パロップのブログ

TVドキュメンタリーの記録は終了しました

BS1『BS特集』「日本 ロシア 領土交渉の道」

2005/11/16,17,18放送、50分×3、第1回「冷戦の時代」第2回「エリツィンの時代」第3回「プーチン時代へ」、出演:山内聡彦解説委員、丹波實(元駐ロシア日本大使)、アレクサンドル・パノフ(元駐日本ロシア大使)、コーディネーター:オリガ・コピヨーワ、リサーチャー:中里雅子、ディレクター:酒井裕/小越久美子、制作統括:三雲節/林新、共同制作:NHK情報ネットワーク、制作・著作:NHK
過去に放送したNHKドキュメンタリーをうまい事使い回すのは良い仕事。まあエリツィンやらプーチンやらに独占インタビューした事を自慢したいだけのようにも見えたが、面白ければ良し。
2002年頃はニュースを見ていなかったのでよく分からないが、検索する限り、二島先行返還論は外務省内での傍流ではなく主流だったようだし、そうなると領土交渉を話題にしたドキュメンタリーで、鈴木宗男氏や佐藤優氏に触れないのはかえって不自然な気もする。ちなみに、櫻井よしこ氏のブログによれば、今回インタビューに答えている丹波氏の事を、

ソ連の北方4島の占領は国際法違反であり、「勝者も敗者も無い解決」の次元で考えるべきものではなく、日本が返還要求するのは国際法上も正しく真っ当な要求なのだ。なぜ橋本氏はこんな発言をしたのか。氏にぴったりと寄り添っていたのが丹波實外務審議官(当時)である。丹波氏ら官僚たちが、日本のロシア外交を変えていったのだ。
http://blog.yoshiko-sakurai.jp/archives/2002/03/post_247.html

と、二島先行返還論者の一派としているが、この番組では丹波氏を「4島返還を実現し、平和条約を締結することを主張しています」と紹介していた。どちらが本当なのかは、知識がないので分からない。
2002年7月11日に開かれた衆議院沖縄及び北方問題に関する特別委員会では、野党による宗男一派吊し上げ集会を予定していたが、参考人の和田春樹氏は宗男氏や二島先行返還論に近い考えだったために肩透かしで終了。
http://www.shugiin.go.jp/itdb_kaigiroku.nsf/html/kaigiroku/002515420020711011.htm
参考人に質問した民主党武正公一氏は、

感想は、「鈴木宗男議員に対しての遠慮があるなあ」ということ。
また、自民党の抵抗の中実施した質疑だけど「参考人選定」にもう少し工夫ができなかったかな。
http://www.takemasa.org/diary/diary-2002-7.htm

と書いているが、和田氏は宗男氏に遠慮しているのではなく、宗男氏に一理あると考えているのではないかと。それとも参考人に和田氏を選んだ事自体が自民党の宗男氏への「遠慮」という意味か。文意がよく分からない。

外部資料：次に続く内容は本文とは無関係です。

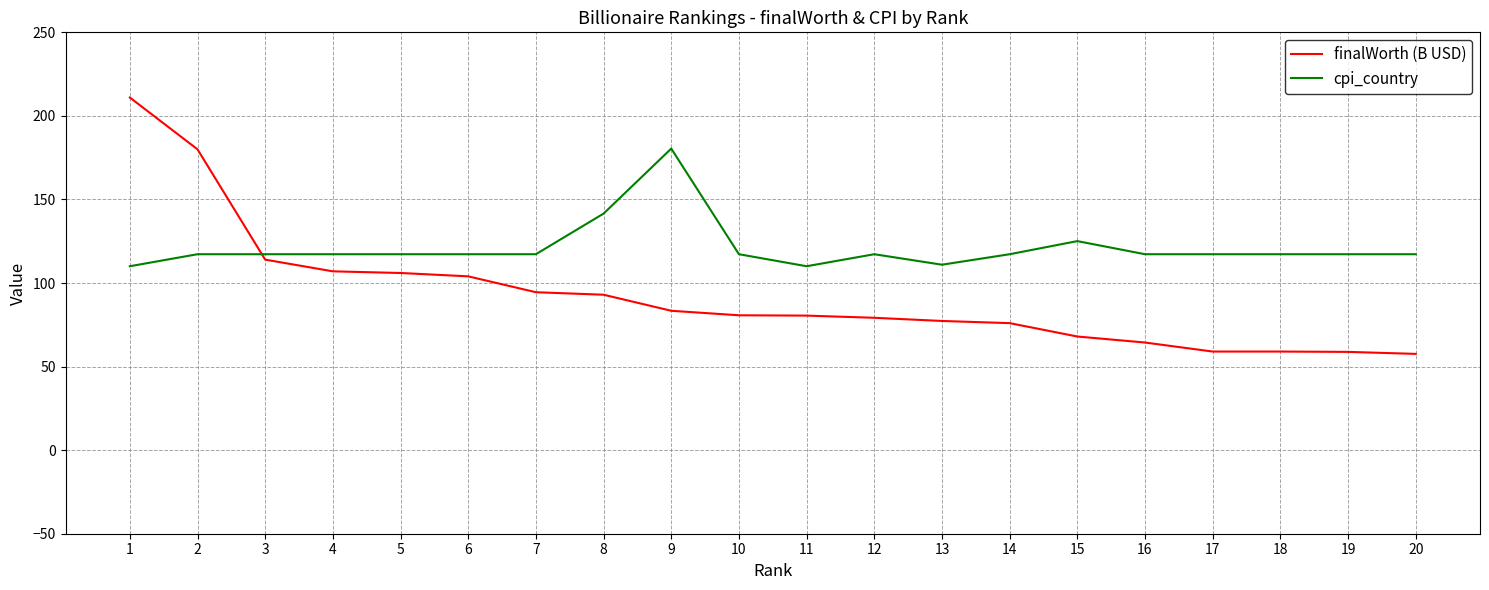

At 10, list the series in order from largest to smallest.

cpi_country, finalWorth (B USD)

様々な情報を総合すると、「北朝鮮やロシアとも仲良くやって、経済援助して、ついでに自分たちもちょっぴりおこぼれに預かろう」(=橋本派・野中・鈴木・佐藤氏等)と、「法と正義に則り、言いたい事は言うべきだ。というか利権をよこせ」(=拉致議連・対露政策を考える会等)とが政争を繰り広げており、ロシア学者やら圧力団体もそれぞれの陣営に分かれて戦い、メディアは両陣営の情報操作に踊らされていたという事だろうか。